Agentic commerce is scaling into exactly the architecture where role disobedience does the most damage. Human Security’s 2026 adoption guide reports that AI agent traffic to retail sites grew more than 6,900% across eight months of 2025, yet only 2.2% of those agents interacted with shopping carts, checkout, or payment funnels. Separately, 87% of all pages those agents browsed were product pages. Shopify reports AI-driven orders grew 15-fold in 2025. The discovery layer works. The transaction layer, where role discipline matters most, barely exists.

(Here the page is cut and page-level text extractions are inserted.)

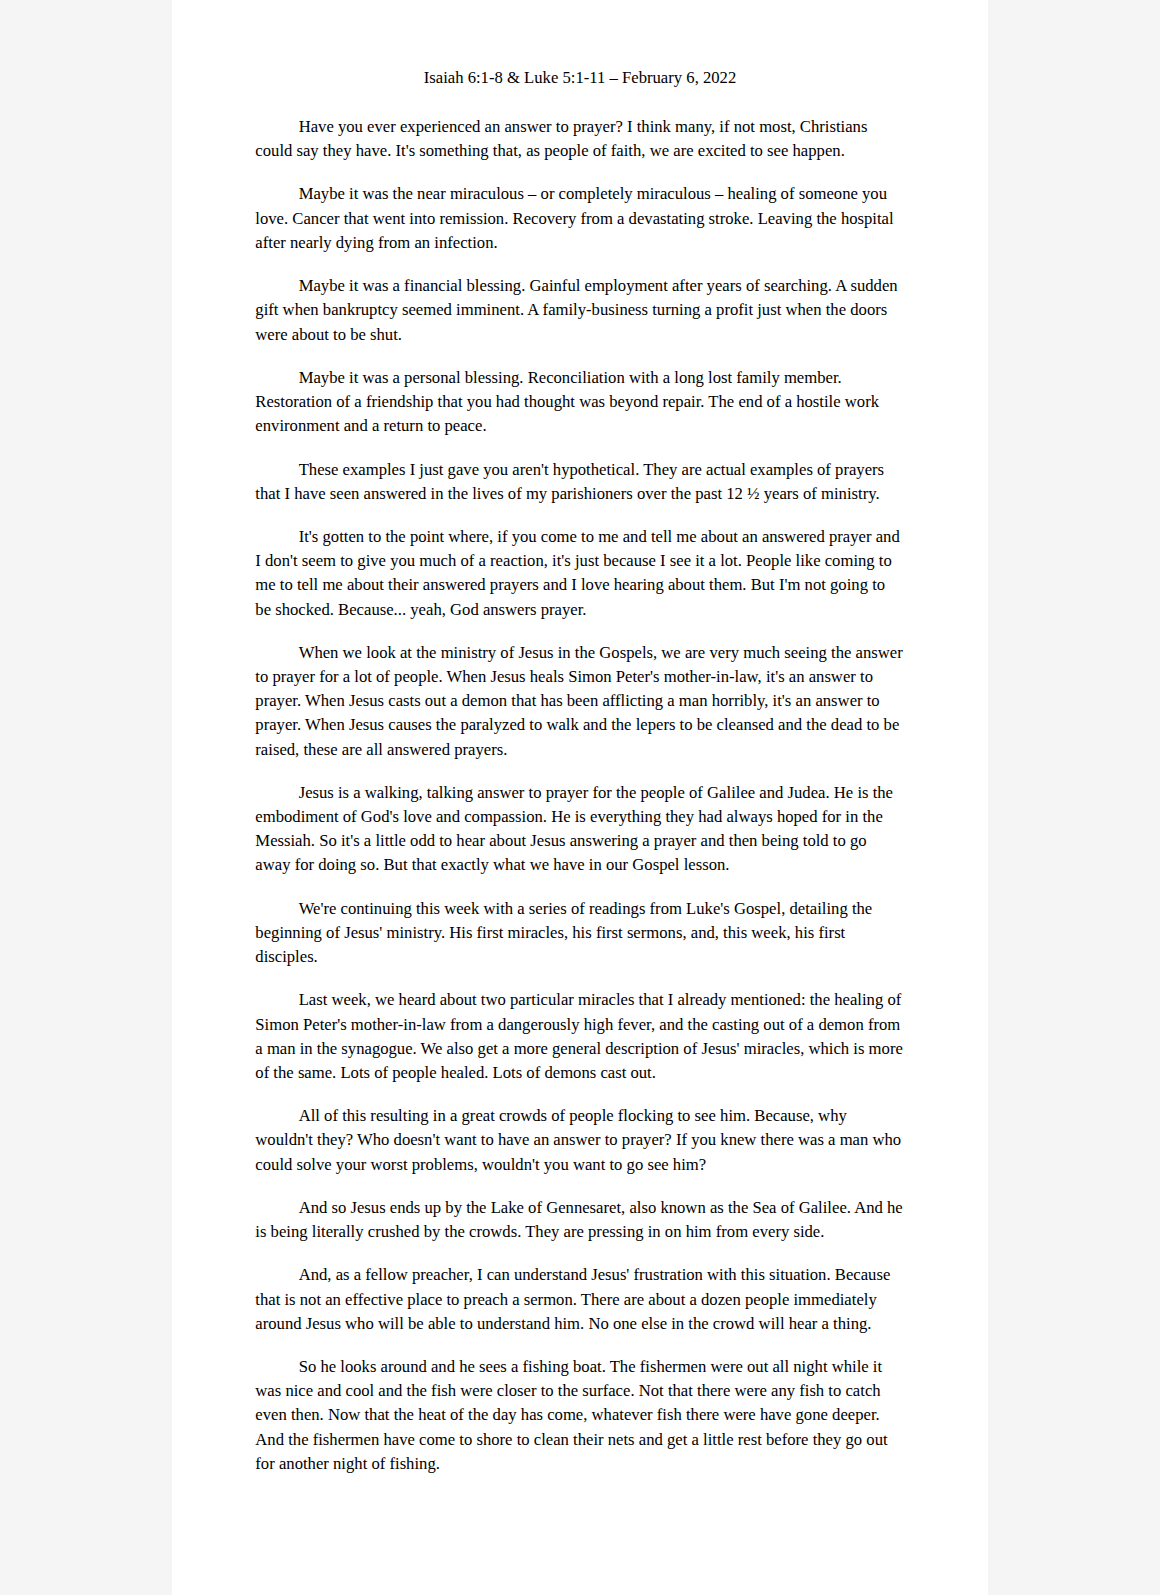Isaiah 6:1-8 & Luke 5:1-11 – February 6, 2022
Have you ever experienced an answer to prayer? I think many, if not most, Christians could say they have. It's something that, as people of faith, we are excited to see happen.
Maybe it was the near miraculous – or completely miraculous – healing of someone you love. Cancer that went into remission. Recovery from a devastating stroke. Leaving the hospital after nearly dying from an infection.
Maybe it was a financial blessing. Gainful employment after years of searching. A sudden gift when bankruptcy seemed imminent. A family-business turning a profit just when the doors were about to be shut.
Maybe it was a personal blessing. Reconciliation with a long lost family member. Restoration of a friendship that you had thought was beyond repair. The end of a hostile work environment and a return to peace.
These examples I just gave you aren't hypothetical. They are actual examples of prayers that I have seen answered in the lives of my parishioners over the past 12 ½ years of ministry.
It's gotten to the point where, if you come to me and tell me about an answered prayer and I don't seem to give you much of a reaction, it's just because I see it a lot. People like coming to me to tell me about their answered prayers and I love hearing about them. But I'm not going to be shocked. Because... yeah, God answers prayer.
When we look at the ministry of Jesus in the Gospels, we are very much seeing the answer to prayer for a lot of people. When Jesus heals Simon Peter's mother-in-law, it's an answer to prayer. When Jesus casts out a demon that has been afflicting a man horribly, it's an answer to prayer. When Jesus causes the paralyzed to walk and the lepers to be cleansed and the dead to be raised, these are all answered prayers.
Jesus is a walking, talking answer to prayer for the people of Galilee and Judea. He is the embodiment of God's love and compassion. He is everything they had always hoped for in the Messiah. So it's a little odd to hear about Jesus answering a prayer and then being told to go away for doing so. But that exactly what we have in our Gospel lesson.
We're continuing this week with a series of readings from Luke's Gospel, detailing the beginning of Jesus' ministry. His first miracles, his first sermons, and, this week, his first disciples.
Last week, we heard about two particular miracles that I already mentioned: the healing of Simon Peter's mother-in-law from a dangerously high fever, and the casting out of a demon from a man in the synagogue. We also get a more general description of Jesus' miracles, which is more of the same. Lots of people healed. Lots of demons cast out.
All of this resulting in a great crowds of people flocking to see him. Because, why wouldn't they? Who doesn't want to have an answer to prayer? If you knew there was a man who could solve your worst problems, wouldn't you want to go see him?
And so Jesus ends up by the Lake of Gennesaret, also known as the Sea of Galilee. And he is being literally crushed by the crowds. They are pressing in on him from every side.
And, as a fellow preacher, I can understand Jesus' frustration with this situation. Because that is not an effective place to preach a sermon. There are about a dozen people immediately around Jesus who will be able to understand him. No one else in the crowd will hear a thing.
So he looks around and he sees a fishing boat. The fishermen were out all night while it was nice and cool and the fish were closer to the surface. Not that there were any fish to catch even then. Now that the heat of the day has come, whatever fish there were have gone deeper. And the fishermen have come to shore to clean their nets and get a little rest before they go out for another night of fishing.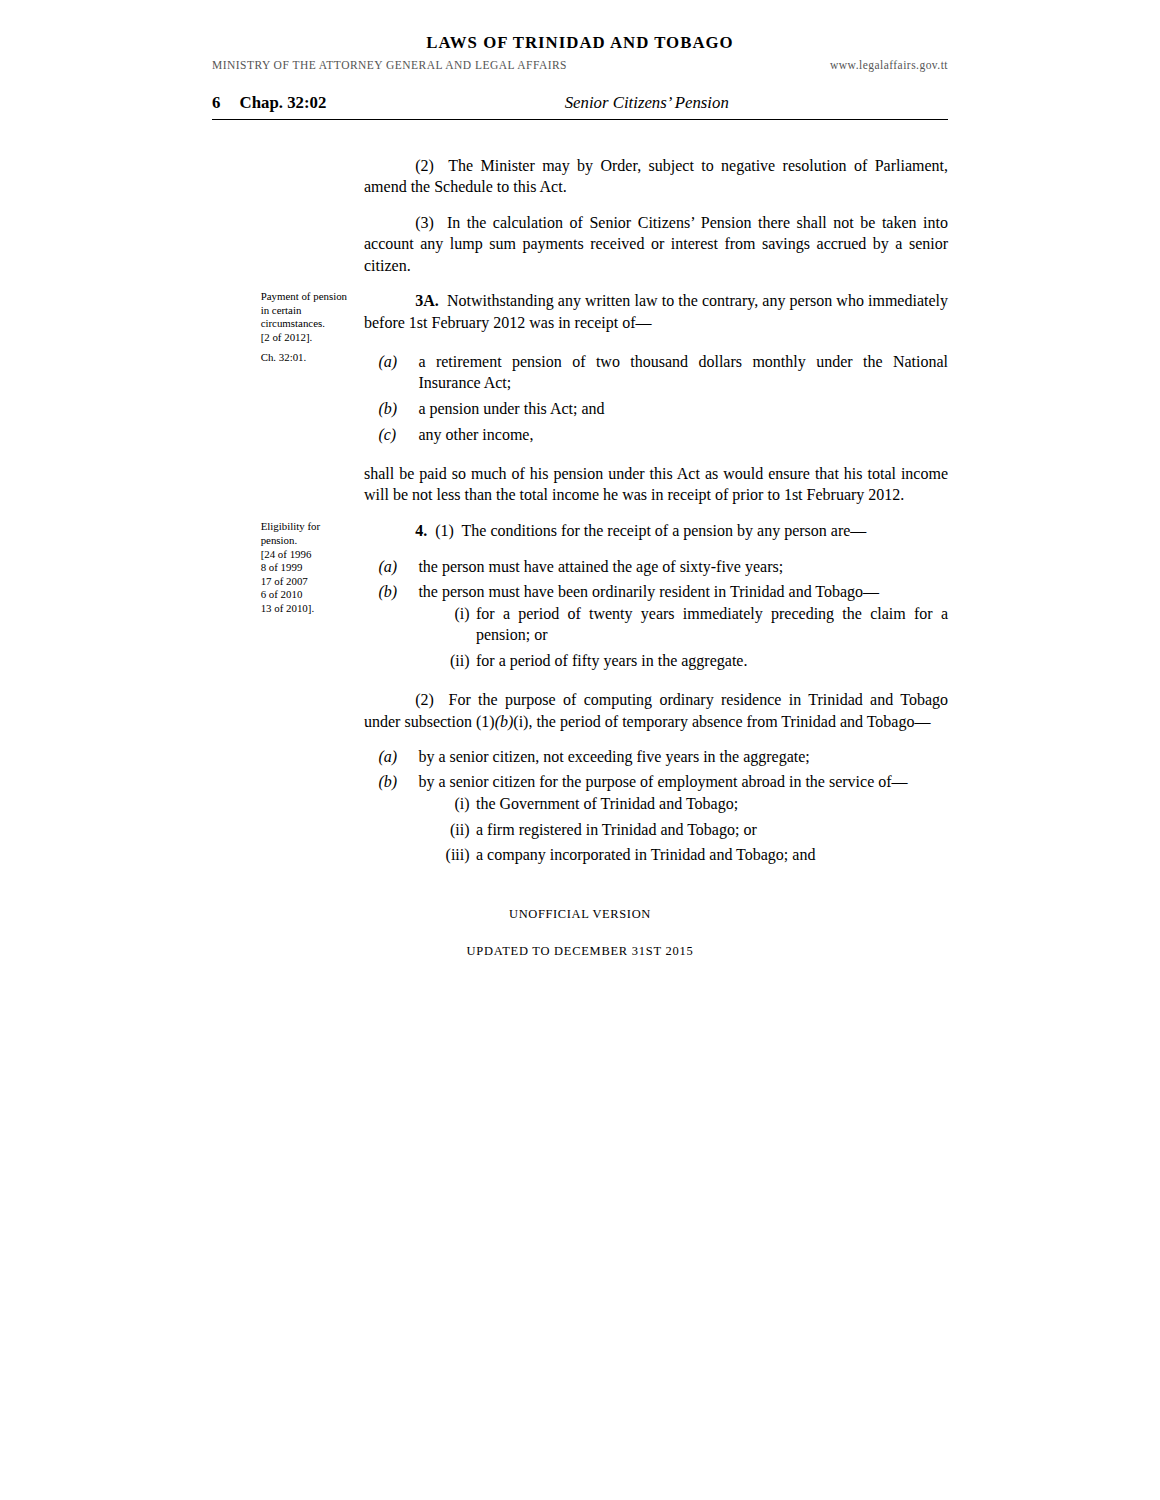LAWS OF TRINIDAD AND TOBAGO
Ministry of the Attorney General and Legal Affairs www.legalaffairs.gov.tt
6 Chap. 32:02 Senior Citizens’ Pension
(2) The Minister may by Order, subject to negative resolution of Parliament, amend the Schedule to this Act.
(3) In the calculation of Senior Citizens’ Pension there shall not be taken into account any lump sum payments received or interest from savings accrued by a senior citizen.
Payment of pension in certain circumstances. [2 of 2012].
3A. Notwithstanding any written law to the contrary, any person who immediately before 1st February 2012 was in receipt of—
Ch. 32:01.
(a) a retirement pension of two thousand dollars monthly under the National Insurance Act;
(b) a pension under this Act; and
(c) any other income,
shall be paid so much of his pension under this Act as would ensure that his total income will be not less than the total income he was in receipt of prior to 1st February 2012.
Eligibility for pension. [24 of 1996 8 of 1999 17 of 2007 6 of 2010 13 of 2010].
4. (1) The conditions for the receipt of a pension by any person are—
(a) the person must have attained the age of sixty-five years;
(b) the person must have been ordinarily resident in Trinidad and Tobago—
(i) for a period of twenty years immediately preceding the claim for a pension; or
(ii) for a period of fifty years in the aggregate.
(2) For the purpose of computing ordinary residence in Trinidad and Tobago under subsection (1)(b)(i), the period of temporary absence from Trinidad and Tobago—
(a) by a senior citizen, not exceeding five years in the aggregate;
(b) by a senior citizen for the purpose of employment abroad in the service of—
(i) the Government of Trinidad and Tobago;
(ii) a firm registered in Trinidad and Tobago; or
(iii) a company incorporated in Trinidad and Tobago; and
UNOFFICIAL VERSION
UPDATED TO DECEMBER 31ST 2015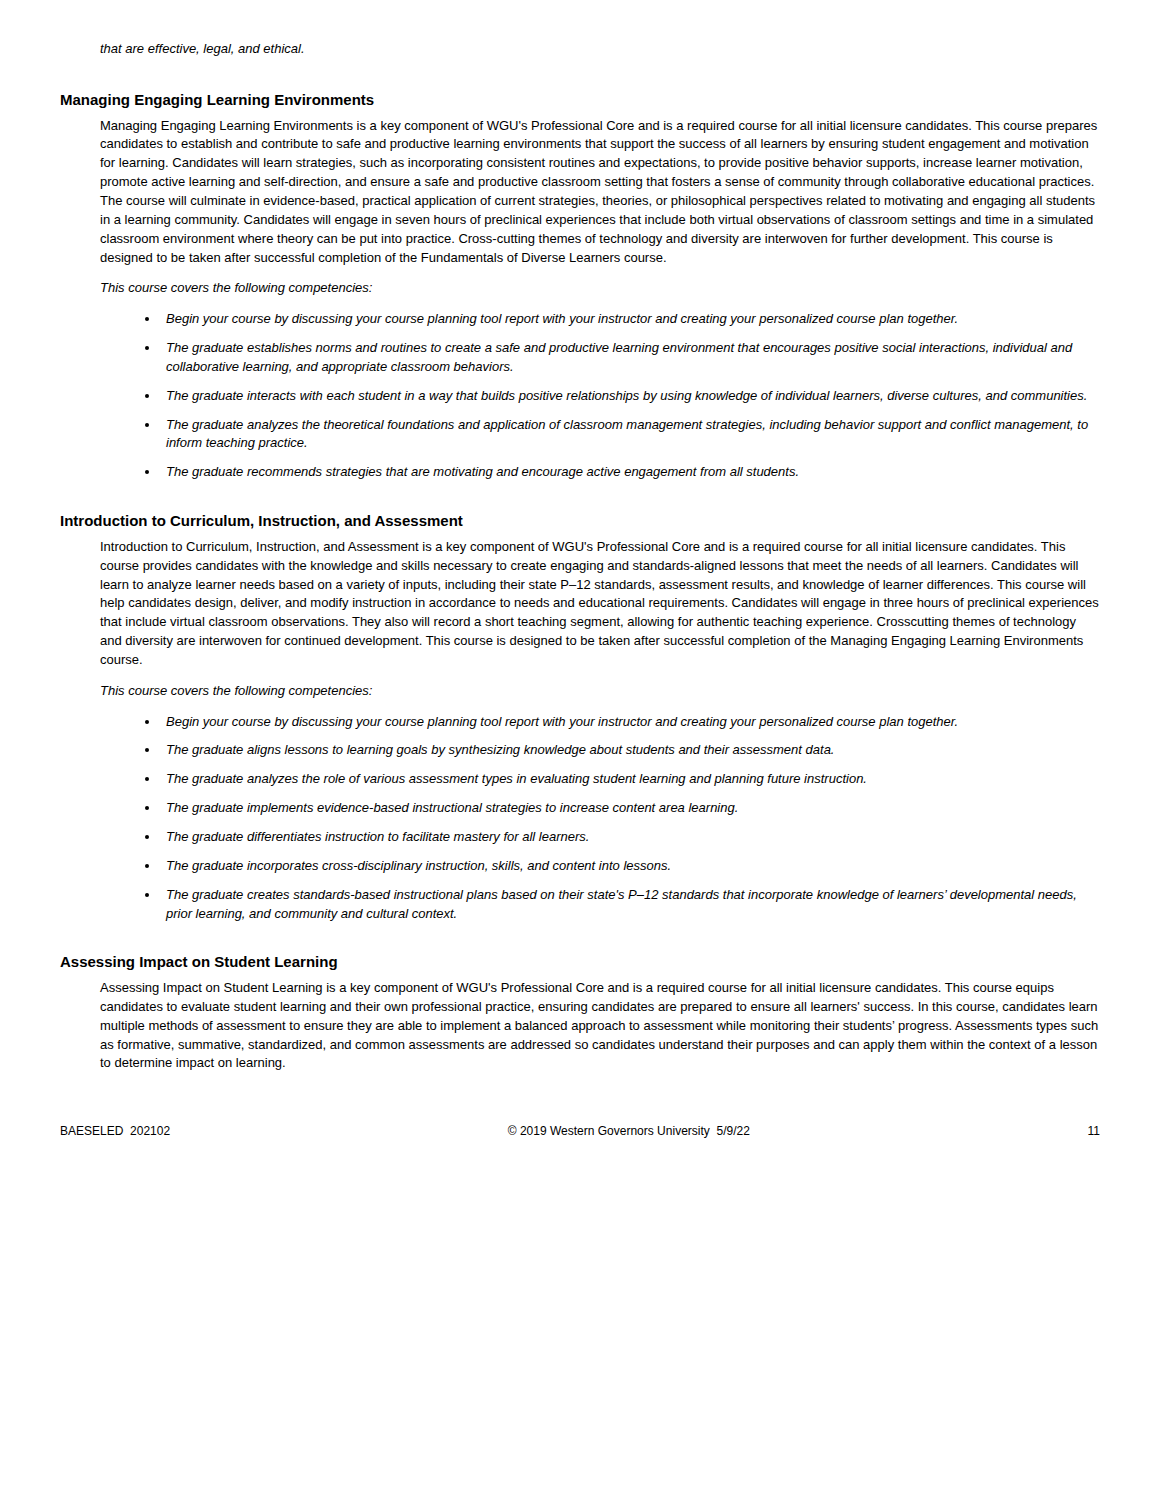that are effective, legal, and ethical.
Managing Engaging Learning Environments
Managing Engaging Learning Environments is a key component of WGU's Professional Core and is a required course for all initial licensure candidates. This course prepares candidates to establish and contribute to safe and productive learning environments that support the success of all learners by ensuring student engagement and motivation for learning. Candidates will learn strategies, such as incorporating consistent routines and expectations, to provide positive behavior supports, increase learner motivation, promote active learning and self-direction, and ensure a safe and productive classroom setting that fosters a sense of community through collaborative educational practices. The course will culminate in evidence-based, practical application of current strategies, theories, or philosophical perspectives related to motivating and engaging all students in a learning community. Candidates will engage in seven hours of preclinical experiences that include both virtual observations of classroom settings and time in a simulated classroom environment where theory can be put into practice. Cross-cutting themes of technology and diversity are interwoven for further development. This course is designed to be taken after successful completion of the Fundamentals of Diverse Learners course.
This course covers the following competencies:
Begin your course by discussing your course planning tool report with your instructor and creating your personalized course plan together.
The graduate establishes norms and routines to create a safe and productive learning environment that encourages positive social interactions, individual and collaborative learning, and appropriate classroom behaviors.
The graduate interacts with each student in a way that builds positive relationships by using knowledge of individual learners, diverse cultures, and communities.
The graduate analyzes the theoretical foundations and application of classroom management strategies, including behavior support and conflict management, to inform teaching practice.
The graduate recommends strategies that are motivating and encourage active engagement from all students.
Introduction to Curriculum, Instruction, and Assessment
Introduction to Curriculum, Instruction, and Assessment is a key component of WGU's Professional Core and is a required course for all initial licensure candidates. This course provides candidates with the knowledge and skills necessary to create engaging and standards-aligned lessons that meet the needs of all learners. Candidates will learn to analyze learner needs based on a variety of inputs, including their state P–12 standards, assessment results, and knowledge of learner differences. This course will help candidates design, deliver, and modify instruction in accordance to needs and educational requirements. Candidates will engage in three hours of preclinical experiences that include virtual classroom observations. They also will record a short teaching segment, allowing for authentic teaching experience. Crosscutting themes of technology and diversity are interwoven for continued development. This course is designed to be taken after successful completion of the Managing Engaging Learning Environments course.
This course covers the following competencies:
Begin your course by discussing your course planning tool report with your instructor and creating your personalized course plan together.
The graduate aligns lessons to learning goals by synthesizing knowledge about students and their assessment data.
The graduate analyzes the role of various assessment types in evaluating student learning and planning future instruction.
The graduate implements evidence-based instructional strategies to increase content area learning.
The graduate differentiates instruction to facilitate mastery for all learners.
The graduate incorporates cross-disciplinary instruction, skills, and content into lessons.
The graduate creates standards-based instructional plans based on their state's P–12 standards that incorporate knowledge of learners’ developmental needs, prior learning, and community and cultural context.
Assessing Impact on Student Learning
Assessing Impact on Student Learning is a key component of WGU's Professional Core and is a required course for all initial licensure candidates. This course equips candidates to evaluate student learning and their own professional practice, ensuring candidates are prepared to ensure all learners' success. In this course, candidates learn multiple methods of assessment to ensure they are able to implement a balanced approach to assessment while monitoring their students’ progress. Assessments types such as formative, summative, standardized, and common assessments are addressed so candidates understand their purposes and can apply them within the context of a lesson to determine impact on learning.
BAESELED 202102 © 2019 Western Governors University 5/9/22 11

A multi-agent shopping pipeline assigns distinct roles along the chain: search, compare, manage the cart, authorize payment. Each mirrors a step in how humans buy and gives the agent a scoped context with bounded tools. Role disobedience collapses that separation. The search agent starts adding items without the comparison agent weighing in, or the payment agent reopens product discovery mid-checkout. From the shopper’s perspective, the screen starts doing things that no longer make sense. Every role boundary in a purchasing pipeline maps to a trust boundary in the customer’s mental model.

OpenAI pulled its Instant Checkout feature in March 2026 after roughly 30 Shopify merchants had gone live. The retreat, noted by Forrester, confirmed what the data already showed: completing a purchase inside an answer engine is the least-adopted consumer use case. Checkout is where agent errors become irreversible. A hallucinated product recommendation wastes a click; an agent that crosses from comparison into cart management generates a chargeback and teaches the customer not to come back. A March 2026 study by Ao, Gao, and Simchi-Levi demonstrated that any delegated multi-agent network is “decision-theoretically dominated” by a centralized decision-maker with the same information — meaning distributed architectures pay a reliability tax that compounds when roles blur. The loss scales with the number of handoffs and the volume of information compressed at each stage.

Mastercard did not build Agent Pay and open-source a Verifiable Intent specification because agent commerce was working.

A reasonable objection is that 1.5% is a rounding error and that step repetition or verification failures are the modes retailers should watch. This is plausible, but only if each agent in the pipeline handles interchangeable, low-stakes tasks. A search agent that repeats a query wastes seconds. A checkout agent that starts browsing invalidates an authorization and potentially charges the customer for the wrong item. The MAST data comes from software-development frameworks, not purchasing pipelines, which means the 1.5% figure likely understates exposure in commerce where role boundaries carry financial and legal weight.

The infrastructure race has centered on protocols: Mastercard’s tokenized agent credentials, Shopify’s agentic storefronts, Google’s and OpenAI’s competing commerce standards. These solve identity and payment plumbing. They do not solve role governance inside the agent pipeline itself. If retailers build purchasing flows on specialized agent architectures without enforcing which agent does what and when, they will discover what the MAST researchers already measured: the system fails not because individual agents are incompetent, but because nobody enforced the org chart.